A vida consagrada reveste uma importância relevante nas Eparquias e nos Exarcados que vos são confiados e por isso, juntamente convosco, dou graças a Deus. Todavia, informastes-me que, a este propósito, existem algumas dificuldades, de modo especial no âmbito da formação, no que diz respeito à obediência responsável dos religiosos e das religiosas, e à sua cooperação nas necessidades da Igreja. Com a magnanimidade de Pastores e a paciência de pais, exortai estes irmãos e estas irmãs a defenderem incansavelmente a índole "a-secular" da sua vocação peculiar. Ajudai-os a cultivar o espírito das Bem-Aventuranças e a observar com fidelidade os votos de pobreza, de castidade e de obediência na fidelidade evangélica, a fim de que possam prestar na Igreja aquele testemunho típico que lhes é exigido.

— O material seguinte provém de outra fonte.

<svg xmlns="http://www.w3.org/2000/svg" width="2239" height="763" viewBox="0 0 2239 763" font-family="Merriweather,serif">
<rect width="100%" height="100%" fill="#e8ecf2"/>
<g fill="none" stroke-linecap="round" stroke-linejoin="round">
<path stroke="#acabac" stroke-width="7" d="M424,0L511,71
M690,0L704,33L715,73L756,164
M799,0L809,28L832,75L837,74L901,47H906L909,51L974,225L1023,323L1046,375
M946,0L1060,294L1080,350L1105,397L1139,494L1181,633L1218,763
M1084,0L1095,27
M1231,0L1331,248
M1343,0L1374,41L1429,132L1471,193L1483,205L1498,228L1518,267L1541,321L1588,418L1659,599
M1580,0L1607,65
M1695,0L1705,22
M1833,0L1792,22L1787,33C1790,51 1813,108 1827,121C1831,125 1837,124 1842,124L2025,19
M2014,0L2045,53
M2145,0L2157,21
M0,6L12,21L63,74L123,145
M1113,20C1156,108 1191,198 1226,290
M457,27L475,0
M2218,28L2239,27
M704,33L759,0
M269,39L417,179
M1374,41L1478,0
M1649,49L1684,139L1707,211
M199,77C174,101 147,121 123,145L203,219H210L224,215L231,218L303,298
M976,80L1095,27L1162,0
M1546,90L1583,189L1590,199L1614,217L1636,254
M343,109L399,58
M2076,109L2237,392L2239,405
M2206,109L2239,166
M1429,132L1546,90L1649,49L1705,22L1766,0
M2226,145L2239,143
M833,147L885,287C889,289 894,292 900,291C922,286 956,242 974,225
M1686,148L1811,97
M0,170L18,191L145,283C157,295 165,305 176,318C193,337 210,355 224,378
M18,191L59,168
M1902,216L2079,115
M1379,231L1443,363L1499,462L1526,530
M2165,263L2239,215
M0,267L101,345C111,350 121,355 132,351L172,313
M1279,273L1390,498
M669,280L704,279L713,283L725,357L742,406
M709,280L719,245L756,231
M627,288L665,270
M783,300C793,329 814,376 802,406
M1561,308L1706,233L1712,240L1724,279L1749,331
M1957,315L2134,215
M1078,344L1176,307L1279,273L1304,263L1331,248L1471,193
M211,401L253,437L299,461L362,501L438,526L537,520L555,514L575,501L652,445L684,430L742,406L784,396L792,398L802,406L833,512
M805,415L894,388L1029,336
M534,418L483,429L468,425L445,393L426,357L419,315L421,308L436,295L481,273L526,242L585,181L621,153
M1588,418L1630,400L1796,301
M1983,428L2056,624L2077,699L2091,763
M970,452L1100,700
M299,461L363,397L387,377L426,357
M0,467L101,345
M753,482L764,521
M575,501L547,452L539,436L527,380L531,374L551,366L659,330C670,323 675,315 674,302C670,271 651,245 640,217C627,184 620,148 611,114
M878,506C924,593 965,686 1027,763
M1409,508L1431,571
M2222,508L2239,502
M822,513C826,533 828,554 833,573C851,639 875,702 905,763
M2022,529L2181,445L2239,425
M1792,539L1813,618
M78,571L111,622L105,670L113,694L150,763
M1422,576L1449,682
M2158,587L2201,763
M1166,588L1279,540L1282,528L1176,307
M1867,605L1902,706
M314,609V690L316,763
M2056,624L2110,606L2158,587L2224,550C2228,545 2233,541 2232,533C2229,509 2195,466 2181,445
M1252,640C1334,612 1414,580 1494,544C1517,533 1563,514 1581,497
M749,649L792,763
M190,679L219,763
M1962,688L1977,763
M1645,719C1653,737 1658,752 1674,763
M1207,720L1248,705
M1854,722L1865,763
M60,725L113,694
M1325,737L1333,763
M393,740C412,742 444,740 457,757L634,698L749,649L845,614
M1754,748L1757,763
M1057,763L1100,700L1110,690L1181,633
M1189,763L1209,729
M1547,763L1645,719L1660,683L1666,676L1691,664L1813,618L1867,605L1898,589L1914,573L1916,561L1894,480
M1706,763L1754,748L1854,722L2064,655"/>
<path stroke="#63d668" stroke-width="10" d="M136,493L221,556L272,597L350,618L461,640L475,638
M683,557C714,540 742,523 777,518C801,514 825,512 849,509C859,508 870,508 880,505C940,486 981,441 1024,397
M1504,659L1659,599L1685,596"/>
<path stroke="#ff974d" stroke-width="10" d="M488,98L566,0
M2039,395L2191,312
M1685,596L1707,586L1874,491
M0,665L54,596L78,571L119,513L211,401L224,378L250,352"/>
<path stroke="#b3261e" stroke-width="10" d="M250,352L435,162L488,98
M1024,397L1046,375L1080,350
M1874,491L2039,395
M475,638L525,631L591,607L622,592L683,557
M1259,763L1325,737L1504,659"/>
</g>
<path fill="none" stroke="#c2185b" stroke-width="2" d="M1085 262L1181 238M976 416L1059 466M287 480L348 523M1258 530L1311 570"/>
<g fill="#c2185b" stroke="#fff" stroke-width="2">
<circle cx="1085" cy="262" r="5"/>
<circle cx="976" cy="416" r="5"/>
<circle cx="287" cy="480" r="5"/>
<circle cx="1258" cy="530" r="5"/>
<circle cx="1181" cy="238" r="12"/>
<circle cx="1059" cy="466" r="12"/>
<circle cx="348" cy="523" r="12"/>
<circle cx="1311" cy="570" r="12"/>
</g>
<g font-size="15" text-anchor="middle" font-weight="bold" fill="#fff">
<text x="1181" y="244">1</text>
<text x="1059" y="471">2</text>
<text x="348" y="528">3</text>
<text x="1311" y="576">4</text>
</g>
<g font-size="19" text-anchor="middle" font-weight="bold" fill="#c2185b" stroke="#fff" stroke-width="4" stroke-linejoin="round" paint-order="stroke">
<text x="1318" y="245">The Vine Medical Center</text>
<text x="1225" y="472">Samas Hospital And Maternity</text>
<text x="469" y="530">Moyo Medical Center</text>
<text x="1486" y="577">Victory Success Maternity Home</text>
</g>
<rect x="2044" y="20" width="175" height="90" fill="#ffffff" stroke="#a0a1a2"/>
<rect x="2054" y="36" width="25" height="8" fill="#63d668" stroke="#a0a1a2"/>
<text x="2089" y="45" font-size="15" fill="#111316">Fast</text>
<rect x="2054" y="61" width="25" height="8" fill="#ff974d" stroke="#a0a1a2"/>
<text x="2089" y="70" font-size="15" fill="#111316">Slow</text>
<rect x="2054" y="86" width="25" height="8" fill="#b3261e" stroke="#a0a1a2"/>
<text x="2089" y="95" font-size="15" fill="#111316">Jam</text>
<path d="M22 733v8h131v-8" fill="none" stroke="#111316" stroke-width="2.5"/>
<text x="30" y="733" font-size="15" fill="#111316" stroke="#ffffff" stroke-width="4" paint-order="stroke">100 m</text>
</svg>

Há uma ulterior preocupação que vos está a peito: é o compromisso ecuménico. É necessário reconhecer humildemente que neste campo permanecem obstáculos concretos e objectivos. Todavia, não se pode desanimar diante das dificuldades, mas é preciso continuar a percorrer o caminho começado com a oração e a caridade paciente. Por outro lado, na Ucrânia desde há séculos os ortodoxos e os católicos procuram entretecer um diálogo quotidiano, humilde e sereno, que abrange numerosos aspectos da vida. Os reveses, que devem ser sempre considerados, não podem diminuir o entusiasmo para alcançar a finalidade desejada pelo Senhor: "Para que todos sejam um só" (
Jn 17,20). Há algum tempo, encontrando-me com os Padres na Plenária do Dicastério para a Promoção da Unidade dos Cristãos, observei "que, de qualquer maneira, deve ser promovido em primeiro lugar, o ecumenismo do amor, que provém directamente do novo mandamento deixado por Jesus aos seus discípulos. O amor acompanhado por gestos coerentes desperta a confiança e leva a abrir os corações e os olhos. Por sua própria natureza, o diálogo da caridade promove e ilumina o diálogo da verdade: com efeito, é na plena verdade que se há-de realizar o encontro definitivo, para o qual conduz o Espírito de Cristo" (Insegnamenti di Benedetto XVI, II, 2, 2006, pág. 632). Um auxílio válido para a obra ecuménica pode ser oferecido, indubitavelmente, pela Universidade Católica Ucraniana.

Além disso, é importante empenhar cada vez mais os fiéis leigos na vida da Igreja, a fim de que ofereçam a sua contribuição específica para o bem comum da sociedade ucraniana. Isto exige, da vossa parte, um cuidado constante pela sua formação, mediante iniciativas adequadas à sua vocação laical: assim, eles poderão concorrer activamente para a missão da Igreja e ser deste modo "fermento" do Evangelho vivo nos vários ambientes da sociedade.

Venerados Irmãos, o encontro hodierno, que se realiza depois de mais de setenta anos, permite-nos elevar em conjunto uma comovida acção de graças a Deus pelo renascimento da vossa Igreja, depois do dramático período da perseguição. Nesta ocasião, desejo assegurar-vos que o Papa vos traz todos no seu coração, que vos acompanha com carinho e vos sustenta na vossa não fácil missão. Peço-vos que transmitais a minha cordial saudação aos sacerdotes, vossos primeiros colaboradores, aos religiosos e às religiosas, assim como a todo o povo cristão, de maneira particular às crianças, aos jovens, às famílias, aos enfermos e a quantos se encontram em dificuldade. Para cada um de vós garanto uma lembrança na oração, invocando sobre todos a salvaguarda constante da Mãe celestial de Deus e a protecção dos vossos santos Padroeiros. Enfim, concedo carinhosamente uma especial Bênção Apostólica à querida população da Ucrânia.